The wafer math: every AI server steals the RAM out of your next laptop
The mechanism behind the price shock is brutally simple and physical. There is one global pool of DRAM and NAND wafers, and AI data centers are now draining it. Industry coverage frames it bluntly: every silicon wafer going into an AI server is one fewer wafer being made into the RAM chip inside your next laptop [1]. Data centers are estimated to consume roughly 70% of the memory chips produced worldwide, and the three makers who control over 95% of DRAM output - Samsung, SK Hynix and Micron - have strategically reallocated capacity toward high-bandwidth memory for AI accelerators, lifting HBM to about 23% of DRAM wafer output in 2026 from roughly 19% [2][3]. That reallocation is the consumer's problem, because HBM wafers are not making consumer DIMMs.

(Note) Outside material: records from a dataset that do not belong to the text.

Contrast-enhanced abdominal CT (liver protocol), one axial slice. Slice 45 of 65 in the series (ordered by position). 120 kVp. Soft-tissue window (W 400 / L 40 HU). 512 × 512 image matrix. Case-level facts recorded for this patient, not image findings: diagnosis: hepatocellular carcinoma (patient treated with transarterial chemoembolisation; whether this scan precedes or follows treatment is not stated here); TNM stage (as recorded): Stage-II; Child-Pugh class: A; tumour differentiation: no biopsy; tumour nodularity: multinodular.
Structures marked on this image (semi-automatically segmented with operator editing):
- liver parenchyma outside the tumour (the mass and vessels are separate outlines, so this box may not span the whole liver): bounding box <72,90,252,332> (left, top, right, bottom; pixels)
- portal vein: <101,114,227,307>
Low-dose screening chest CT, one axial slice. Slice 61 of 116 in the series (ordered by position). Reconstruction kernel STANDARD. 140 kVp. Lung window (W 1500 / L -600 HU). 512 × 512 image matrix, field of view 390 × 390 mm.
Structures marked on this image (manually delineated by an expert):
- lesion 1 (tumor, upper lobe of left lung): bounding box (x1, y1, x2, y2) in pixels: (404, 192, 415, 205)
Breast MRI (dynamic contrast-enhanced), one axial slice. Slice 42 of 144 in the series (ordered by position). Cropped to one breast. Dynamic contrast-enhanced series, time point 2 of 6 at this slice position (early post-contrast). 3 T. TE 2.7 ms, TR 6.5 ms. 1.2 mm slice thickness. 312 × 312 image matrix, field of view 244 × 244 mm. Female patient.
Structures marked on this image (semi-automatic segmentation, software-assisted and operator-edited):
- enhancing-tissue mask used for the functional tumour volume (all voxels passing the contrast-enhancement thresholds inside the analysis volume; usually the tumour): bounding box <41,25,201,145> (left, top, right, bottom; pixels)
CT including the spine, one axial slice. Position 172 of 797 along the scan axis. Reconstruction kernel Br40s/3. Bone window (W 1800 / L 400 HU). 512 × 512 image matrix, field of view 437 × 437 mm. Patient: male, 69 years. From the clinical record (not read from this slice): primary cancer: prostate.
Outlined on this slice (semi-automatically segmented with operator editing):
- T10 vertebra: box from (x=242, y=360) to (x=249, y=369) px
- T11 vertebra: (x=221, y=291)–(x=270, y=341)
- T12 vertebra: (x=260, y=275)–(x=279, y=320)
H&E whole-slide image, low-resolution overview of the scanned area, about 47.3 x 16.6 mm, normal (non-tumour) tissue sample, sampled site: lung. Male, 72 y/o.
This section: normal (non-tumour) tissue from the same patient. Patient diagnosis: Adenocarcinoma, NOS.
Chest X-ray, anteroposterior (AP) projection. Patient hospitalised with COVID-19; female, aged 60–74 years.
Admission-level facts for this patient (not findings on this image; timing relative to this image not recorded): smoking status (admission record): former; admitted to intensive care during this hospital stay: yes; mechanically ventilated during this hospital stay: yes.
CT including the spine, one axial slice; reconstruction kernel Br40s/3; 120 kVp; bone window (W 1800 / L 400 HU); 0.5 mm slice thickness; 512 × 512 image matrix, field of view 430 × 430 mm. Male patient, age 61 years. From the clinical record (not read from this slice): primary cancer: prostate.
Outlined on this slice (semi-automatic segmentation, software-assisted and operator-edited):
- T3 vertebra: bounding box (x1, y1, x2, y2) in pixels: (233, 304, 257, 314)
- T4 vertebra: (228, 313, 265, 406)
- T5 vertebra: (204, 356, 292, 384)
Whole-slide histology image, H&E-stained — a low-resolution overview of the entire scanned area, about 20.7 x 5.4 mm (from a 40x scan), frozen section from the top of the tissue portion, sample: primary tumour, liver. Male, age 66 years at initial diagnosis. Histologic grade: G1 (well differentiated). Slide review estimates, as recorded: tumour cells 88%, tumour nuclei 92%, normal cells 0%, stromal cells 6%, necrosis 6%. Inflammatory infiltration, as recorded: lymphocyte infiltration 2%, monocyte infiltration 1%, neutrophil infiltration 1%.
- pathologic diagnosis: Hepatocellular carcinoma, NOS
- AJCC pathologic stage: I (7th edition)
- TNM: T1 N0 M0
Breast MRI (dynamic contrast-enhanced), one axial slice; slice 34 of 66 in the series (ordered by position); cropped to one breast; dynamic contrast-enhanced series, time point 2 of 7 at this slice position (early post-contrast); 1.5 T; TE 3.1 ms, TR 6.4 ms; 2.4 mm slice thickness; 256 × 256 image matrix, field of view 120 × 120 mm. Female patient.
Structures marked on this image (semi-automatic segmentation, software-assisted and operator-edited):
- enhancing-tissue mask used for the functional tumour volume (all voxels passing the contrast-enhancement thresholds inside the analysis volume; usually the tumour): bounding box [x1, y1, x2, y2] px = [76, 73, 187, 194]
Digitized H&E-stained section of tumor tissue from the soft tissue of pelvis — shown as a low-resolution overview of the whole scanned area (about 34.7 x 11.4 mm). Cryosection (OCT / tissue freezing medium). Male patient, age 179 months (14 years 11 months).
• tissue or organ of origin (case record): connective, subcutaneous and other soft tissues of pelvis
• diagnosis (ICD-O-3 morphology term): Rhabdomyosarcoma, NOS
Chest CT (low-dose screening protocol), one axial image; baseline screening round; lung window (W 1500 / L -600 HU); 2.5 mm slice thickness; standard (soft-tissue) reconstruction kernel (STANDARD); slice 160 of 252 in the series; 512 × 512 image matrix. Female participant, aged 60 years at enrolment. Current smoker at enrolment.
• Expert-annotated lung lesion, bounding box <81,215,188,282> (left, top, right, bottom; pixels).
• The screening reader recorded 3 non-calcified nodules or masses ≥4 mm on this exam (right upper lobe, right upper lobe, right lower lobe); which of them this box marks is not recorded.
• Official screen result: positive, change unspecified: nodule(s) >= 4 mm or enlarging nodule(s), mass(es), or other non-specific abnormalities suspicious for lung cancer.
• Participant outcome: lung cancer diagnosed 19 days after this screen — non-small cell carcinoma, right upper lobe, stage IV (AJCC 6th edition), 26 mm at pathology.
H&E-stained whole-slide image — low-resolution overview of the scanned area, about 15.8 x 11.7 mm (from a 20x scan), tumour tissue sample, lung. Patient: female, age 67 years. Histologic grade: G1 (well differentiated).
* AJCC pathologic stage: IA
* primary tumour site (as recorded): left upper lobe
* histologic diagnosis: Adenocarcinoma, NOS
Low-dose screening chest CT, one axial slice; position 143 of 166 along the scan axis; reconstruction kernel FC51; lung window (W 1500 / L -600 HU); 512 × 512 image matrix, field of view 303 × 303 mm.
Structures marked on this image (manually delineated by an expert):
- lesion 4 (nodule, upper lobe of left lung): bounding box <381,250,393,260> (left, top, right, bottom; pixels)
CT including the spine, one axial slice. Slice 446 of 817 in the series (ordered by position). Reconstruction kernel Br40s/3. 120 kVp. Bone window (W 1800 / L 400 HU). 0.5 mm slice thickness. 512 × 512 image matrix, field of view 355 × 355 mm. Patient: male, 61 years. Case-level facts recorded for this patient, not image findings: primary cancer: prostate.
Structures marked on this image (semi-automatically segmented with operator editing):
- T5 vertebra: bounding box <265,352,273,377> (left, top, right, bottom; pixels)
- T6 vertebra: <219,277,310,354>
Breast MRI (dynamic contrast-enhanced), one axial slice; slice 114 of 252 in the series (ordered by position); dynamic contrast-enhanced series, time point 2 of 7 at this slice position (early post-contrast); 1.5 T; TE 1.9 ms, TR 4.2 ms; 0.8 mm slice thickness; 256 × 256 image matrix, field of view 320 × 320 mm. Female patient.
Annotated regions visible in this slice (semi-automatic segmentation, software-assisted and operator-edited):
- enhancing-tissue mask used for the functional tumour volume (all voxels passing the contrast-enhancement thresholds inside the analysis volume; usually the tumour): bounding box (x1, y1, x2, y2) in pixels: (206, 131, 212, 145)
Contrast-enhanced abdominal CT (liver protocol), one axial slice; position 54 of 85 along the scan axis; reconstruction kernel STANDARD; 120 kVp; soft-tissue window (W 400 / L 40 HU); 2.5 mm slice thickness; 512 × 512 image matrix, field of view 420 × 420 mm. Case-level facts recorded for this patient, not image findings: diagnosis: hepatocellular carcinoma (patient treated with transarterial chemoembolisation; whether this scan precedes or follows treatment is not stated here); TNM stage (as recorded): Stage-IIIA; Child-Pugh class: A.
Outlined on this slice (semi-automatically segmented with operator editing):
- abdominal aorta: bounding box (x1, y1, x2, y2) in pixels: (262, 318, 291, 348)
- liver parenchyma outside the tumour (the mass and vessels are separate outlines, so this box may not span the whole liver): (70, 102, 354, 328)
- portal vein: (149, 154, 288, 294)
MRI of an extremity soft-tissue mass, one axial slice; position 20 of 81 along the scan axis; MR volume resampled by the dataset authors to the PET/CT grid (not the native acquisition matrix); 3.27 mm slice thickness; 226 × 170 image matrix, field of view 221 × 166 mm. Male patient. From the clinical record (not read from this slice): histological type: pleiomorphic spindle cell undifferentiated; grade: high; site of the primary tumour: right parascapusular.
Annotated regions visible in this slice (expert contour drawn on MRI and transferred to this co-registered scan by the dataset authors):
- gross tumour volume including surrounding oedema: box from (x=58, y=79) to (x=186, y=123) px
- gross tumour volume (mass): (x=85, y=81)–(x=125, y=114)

The result is a supply pool that is already fully committed. Micron's 2026 HBM4 capacity is sold out and meeting only 50-65% of key-customer requests, and SK Hynix's HBM, DRAM and NAND are essentially sold out for the year [2]. When supply is gone and demand keeps climbing, price is the only release valve - and it moved fast: TrendForce pegged 1Q26 DRAM up 55-60% quarter over quarter and NAND up 33-38%, with some reporting putting full-year DRAM increases near 200% [4]. That is why Apple's official statement points the finger squarely at the rapid expansion of AI data centers as the cause of the surge in memory and storage demand [5].